Thermal photon dispersion law and modified black-body spectra

TL;DR

This paper investigates the dispersion law of thermal photons under an SU(2) gauge principle, revealing temperature-dependent modifications to black-body spectra and confirming earlier findings on CMB correlations.

Contribution

It provides a numerical computation of the photon dispersion relation beyond the $p^2=0$ approximation, showing a faster gap shrinking in black-body spectra at higher temperatures.

Findings

Exact dispersion exhibits a power-like gap shrinking with temperature.

Approximate $p^2=0$ results are valid for temperatures up to twice the CMB temperature.

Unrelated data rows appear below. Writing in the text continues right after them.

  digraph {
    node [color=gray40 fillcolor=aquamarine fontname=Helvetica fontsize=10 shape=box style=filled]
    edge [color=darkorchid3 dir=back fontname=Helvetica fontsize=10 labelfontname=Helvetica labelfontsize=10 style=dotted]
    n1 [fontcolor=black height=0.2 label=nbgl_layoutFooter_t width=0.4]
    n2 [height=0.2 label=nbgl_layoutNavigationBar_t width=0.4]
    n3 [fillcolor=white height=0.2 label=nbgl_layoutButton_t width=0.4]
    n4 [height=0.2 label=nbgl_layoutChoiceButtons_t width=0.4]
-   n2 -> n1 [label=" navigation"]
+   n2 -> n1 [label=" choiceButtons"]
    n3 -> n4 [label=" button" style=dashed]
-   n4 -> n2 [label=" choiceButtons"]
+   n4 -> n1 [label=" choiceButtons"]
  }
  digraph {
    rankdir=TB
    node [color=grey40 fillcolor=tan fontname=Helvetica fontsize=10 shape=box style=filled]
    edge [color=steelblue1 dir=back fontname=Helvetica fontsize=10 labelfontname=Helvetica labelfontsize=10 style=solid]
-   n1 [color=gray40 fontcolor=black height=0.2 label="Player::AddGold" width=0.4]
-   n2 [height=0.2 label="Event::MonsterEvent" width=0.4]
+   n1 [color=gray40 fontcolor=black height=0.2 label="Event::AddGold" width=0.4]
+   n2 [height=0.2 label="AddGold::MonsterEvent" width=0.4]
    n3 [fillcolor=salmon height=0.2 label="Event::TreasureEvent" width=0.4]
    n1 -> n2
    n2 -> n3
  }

Large-angle CMB correlations remain consistent with previous approximations.

Abstract

Based on the postulate that photon propagation is governed by an SU(2) gauge principle we numerically compute the one-loop dispersion for thermalized photon propagation on the radiatively induced mass shell. Formerly, the dispersion was addressed by assuming $p^2=0$. While this approximation turns out to be excellent for temperatures $\le 2 T_{\tiny{CMB}}$ the exact result exhibits a much faster (power-like) shrinking of the gap in the black-body spectral intensity with rising temperature. Our previous statements on anomalous large-angle CMB temperature-temperature correlations, obtained in the approximation $p^2=0$, remain valid.